Columbia Law School Professor Tim Wu, Who Coined the Term ‘Net Neutrality,’ Comments on New FCC Rule

New York, February 26, 2015—The U.S. Federal Communications Commission voted today to regulate the Internet like a public utility to ensure that no content is blocked or given priority treatment, an approach known as “net neutrality,” a term coined by Columbia Law School Professor Tim Wu in a law review article more than a decade ago.

Wu, a widely cited authority on the Internet, media, and communications industries, offered the following statement about the vote:


“It is a historic day in the history of the Internet,” Wu said. “Net neutrality, long in existence as a principle, has been codified in a way that will likely survive court scrutiny. More generally, this marks the beginning of an entirely new era of how communications are regulated in the United States.”

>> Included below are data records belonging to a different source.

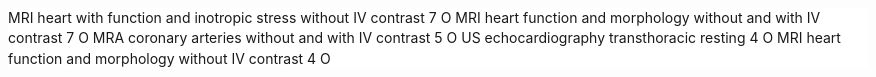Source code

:   </tr>
  <tr>
   <td valign="top">
    MRI heart with function and inotropic stress without IV contrast
   </td>
   <td class="Center" valign="top">
    7
   </td>
   <td valign="top">
   </td>
   <td class="Center" valign="top">
    O
   </td>
  </tr>
  <tr>
   <td valign="top">
    MRI heart function and morphology without and with IV contrast
   </td>
   <td class="Center" valign="top">
    7
   </td>
   <td valign="top">
   </td>
   <td class="Center" valign="top">
    O
   </td>
  </tr>
  <tr>
   <td valign="top">
    MRA coronary arteries without and with IV contrast
   </td>
   <td class="Center" valign="top">
    5
   </td>
   <td valign="top">
   </td>
   <td class="Center" valign="top">
    O
   </td>
  </tr>
  <tr>
   <td valign="top">
    US echocardiography transthoracic resting
   </td>
   <td class="Center" valign="top">
    4
   </td>
   <td valign="top">
   </td>
   <td class="Center" valign="top">
    O
   </td>
  </tr>
  <tr>
   <td valign="top">
    MRI heart function and morphology without IV contrast
   </td>
   <td class="Center" valign="top">
    4
   </td>
   <td valign="top">
   </td>
   <td class="Center" valign="top">
    O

Wu said “the enactment of the rule reflects widespread concerns about the closing of an open internet, and a desire to keep some parts of the public infrastructure equal.”

“I think both the Obama Administration and the Federal Communications Commission can consider the rule a legacy achievement,” Wu said.
 
Wu, a senior adviser to the Federal Trade Commission in 2011 and 2012, is author of The Master Switch: The Rise and Fall of Information Empires, co-author of Who Controls the Internet? and a regular contributor to The New Yorker.